About this exercise = Rewrite the material below with "cached endpoints" changed to "cache-backed endpoints" wherever it occurs, leaving everything else as it stands.

(Stored items from a collection)
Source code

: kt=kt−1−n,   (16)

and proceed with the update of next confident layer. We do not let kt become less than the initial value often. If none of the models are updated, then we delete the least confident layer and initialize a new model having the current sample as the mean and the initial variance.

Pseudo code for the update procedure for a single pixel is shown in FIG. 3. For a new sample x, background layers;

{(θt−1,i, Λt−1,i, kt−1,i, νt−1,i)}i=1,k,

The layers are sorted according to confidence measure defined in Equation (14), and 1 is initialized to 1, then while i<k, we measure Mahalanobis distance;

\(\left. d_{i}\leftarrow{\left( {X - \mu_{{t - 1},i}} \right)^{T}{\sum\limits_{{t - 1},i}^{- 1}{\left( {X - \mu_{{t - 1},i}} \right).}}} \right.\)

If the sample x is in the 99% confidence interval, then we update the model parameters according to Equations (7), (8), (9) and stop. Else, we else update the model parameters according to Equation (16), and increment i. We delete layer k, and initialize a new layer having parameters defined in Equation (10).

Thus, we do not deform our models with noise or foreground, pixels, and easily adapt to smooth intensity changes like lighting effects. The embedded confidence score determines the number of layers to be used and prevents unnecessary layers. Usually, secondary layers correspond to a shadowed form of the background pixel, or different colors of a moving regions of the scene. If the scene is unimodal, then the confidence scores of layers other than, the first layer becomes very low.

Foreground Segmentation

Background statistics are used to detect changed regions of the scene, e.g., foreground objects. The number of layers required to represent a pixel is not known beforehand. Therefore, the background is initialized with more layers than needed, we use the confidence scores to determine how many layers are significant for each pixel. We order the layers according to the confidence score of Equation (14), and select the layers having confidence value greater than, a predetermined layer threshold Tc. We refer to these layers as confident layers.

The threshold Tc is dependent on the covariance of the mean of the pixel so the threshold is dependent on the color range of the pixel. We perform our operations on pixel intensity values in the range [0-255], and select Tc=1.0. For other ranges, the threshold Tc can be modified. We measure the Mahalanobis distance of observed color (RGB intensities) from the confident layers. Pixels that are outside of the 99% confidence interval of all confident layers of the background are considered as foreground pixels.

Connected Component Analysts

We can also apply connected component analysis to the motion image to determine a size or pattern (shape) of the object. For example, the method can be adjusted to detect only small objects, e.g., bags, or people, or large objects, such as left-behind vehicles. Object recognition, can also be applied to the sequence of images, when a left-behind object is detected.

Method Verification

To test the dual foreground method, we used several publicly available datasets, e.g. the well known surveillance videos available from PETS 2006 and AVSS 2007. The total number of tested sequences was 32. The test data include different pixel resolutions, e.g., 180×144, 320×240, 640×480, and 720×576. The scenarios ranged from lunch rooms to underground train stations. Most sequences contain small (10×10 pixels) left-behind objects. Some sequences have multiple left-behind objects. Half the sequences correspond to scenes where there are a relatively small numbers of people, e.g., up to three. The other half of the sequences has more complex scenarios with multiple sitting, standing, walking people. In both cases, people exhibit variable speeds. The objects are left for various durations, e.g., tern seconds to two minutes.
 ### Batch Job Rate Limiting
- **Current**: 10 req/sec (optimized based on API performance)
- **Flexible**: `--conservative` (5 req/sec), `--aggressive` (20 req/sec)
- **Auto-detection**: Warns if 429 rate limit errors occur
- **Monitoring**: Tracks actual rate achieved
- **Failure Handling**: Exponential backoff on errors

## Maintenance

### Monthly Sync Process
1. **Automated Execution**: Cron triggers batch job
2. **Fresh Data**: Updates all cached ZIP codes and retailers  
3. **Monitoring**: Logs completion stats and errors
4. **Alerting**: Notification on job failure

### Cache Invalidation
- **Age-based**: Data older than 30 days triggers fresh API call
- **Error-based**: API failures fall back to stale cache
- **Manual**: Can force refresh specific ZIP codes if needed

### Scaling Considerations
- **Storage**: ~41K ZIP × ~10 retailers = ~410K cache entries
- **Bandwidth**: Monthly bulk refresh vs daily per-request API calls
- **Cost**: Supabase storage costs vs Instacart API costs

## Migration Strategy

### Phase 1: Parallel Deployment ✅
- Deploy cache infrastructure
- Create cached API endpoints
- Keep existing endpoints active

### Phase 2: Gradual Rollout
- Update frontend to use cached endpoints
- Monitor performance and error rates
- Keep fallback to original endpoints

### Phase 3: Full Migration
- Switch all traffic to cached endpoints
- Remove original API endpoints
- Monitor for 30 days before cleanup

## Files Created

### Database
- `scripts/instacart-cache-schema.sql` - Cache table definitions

Output =
Source code

: kt=kt−1−n,   (16)

and proceed with the update of next confident layer. We do not let kt become less than the initial value often. If none of the models are updated, then we delete the least confident layer and initialize a new model having the current sample as the mean and the initial variance.

Pseudo code for the update procedure for a single pixel is shown in FIG. 3. For a new sample x, background layers;

{(θt−1,i, Λt−1,i, kt−1,i, νt−1,i)}i=1,k,

The layers are sorted according to confidence measure defined in Equation (14), and 1 is initialized to 1, then while i<k, we measure Mahalanobis distance;

\(\left. d_{i}\leftarrow{\left( {X - \mu_{{t - 1},i}} \right)^{T}{\sum\limits_{{t - 1},i}^{- 1}{\left( {X - \mu_{{t - 1},i}} \right).}}} \right.\)

If the sample x is in the 99% confidence interval, then we update the model parameters according to Equations (7), (8), (9) and stop. Else, we else update the model parameters according to Equation (16), and increment i. We delete layer k, and initialize a new layer having parameters defined in Equation (10).

Thus, we do not deform our models with noise or foreground, pixels, and easily adapt to smooth intensity changes like lighting effects. The embedded confidence score determines the number of layers to be used and prevents unnecessary layers. Usually, secondary layers correspond to a shadowed form of the background pixel, or different colors of a moving regions of the scene. If the scene is unimodal, then the confidence scores of layers other than, the first layer becomes very low.

Foreground Segmentation

Background statistics are used to detect changed regions of the scene, e.g., foreground objects. The number of layers required to represent a pixel is not known beforehand. Therefore, the background is initialized with more layers than needed, we use the confidence scores to determine how many layers are significant for each pixel. We order the layers according to the confidence score of Equation (14), and select the layers having confidence value greater than, a predetermined layer threshold Tc. We refer to these layers as confident layers.

The threshold Tc is dependent on the covariance of the mean of the pixel so the threshold is dependent on the color range of the pixel. We perform our operations on pixel intensity values in the range [0-255], and select Tc=1.0. For other ranges, the threshold Tc can be modified. We measure the Mahalanobis distance of observed color (RGB intensities) from the confident layers. Pixels that are outside of the 99% confidence interval of all confident layers of the background are considered as foreground pixels.

Connected Component Analysts

We can also apply connected component analysis to the motion image to determine a size or pattern (shape) of the object. For example, the method can be adjusted to detect only small objects, e.g., bags, or people, or large objects, such as left-behind vehicles. Object recognition, can also be applied to the sequence of images, when a left-behind object is detected.

Method Verification

To test the dual foreground method, we used several publicly available datasets, e.g. the well known surveillance videos available from PETS 2006 and AVSS 2007. The total number of tested sequences was 32. The test data include different pixel resolutions, e.g., 180×144, 320×240, 640×480, and 720×576. The scenarios ranged from lunch rooms to underground train stations. Most sequences contain small (10×10 pixels) left-behind objects. Some sequences have multiple left-behind objects. Half the sequences correspond to scenes where there are a relatively small numbers of people, e.g., up to three. The other half of the sequences has more complex scenarios with multiple sitting, standing, walking people. In both cases, people exhibit variable speeds. The objects are left for various durations, e.g., tern seconds to two minutes.
 ### Batch Job Rate Limiting
- **Current**: 10 req/sec (optimized based on API performance)
- **Flexible**: `--conservative` (5 req/sec), `--aggressive` (20 req/sec)
- **Auto-detection**: Warns if 429 rate limit errors occur
- **Monitoring**: Tracks actual rate achieved
- **Failure Handling**: Exponential backoff on errors

## Maintenance

### Monthly Sync Process
1. **Automated Execution**: Cron triggers batch job
2. **Fresh Data**: Updates all cached ZIP codes and retailers  
3. **Monitoring**: Logs completion stats and errors
4. **Alerting**: Notification on job failure

### Cache Invalidation
- **Age-based**: Data older than 30 days triggers fresh API call
- **Error-based**: API failures fall back to stale cache
- **Manual**: Can force refresh specific ZIP codes if needed

### Scaling Considerations
- **Storage**: ~41K ZIP × ~10 retailers = ~410K cache entries
- **Bandwidth**: Monthly bulk refresh vs daily per-request API calls
- **Cost**: Supabase storage costs vs Instacart API costs

## Migration Strategy

### Phase 1: Parallel Deployment ✅
- Deploy cache infrastructure
- Create cached API endpoints
- Keep existing endpoints active

### Phase 2: Gradual Rollout
- Update frontend to use cache-backed endpoints
- Monitor performance and error rates
- Keep fallback to original endpoints

### Phase 3: Full Migration
- Switch all traffic to cache-backed endpoints
- Remove original API endpoints
- Monitor for 30 days before cleanup

## Files Created

### Database
- `scripts/instacart-cache-schema.sql` - Cache table definitions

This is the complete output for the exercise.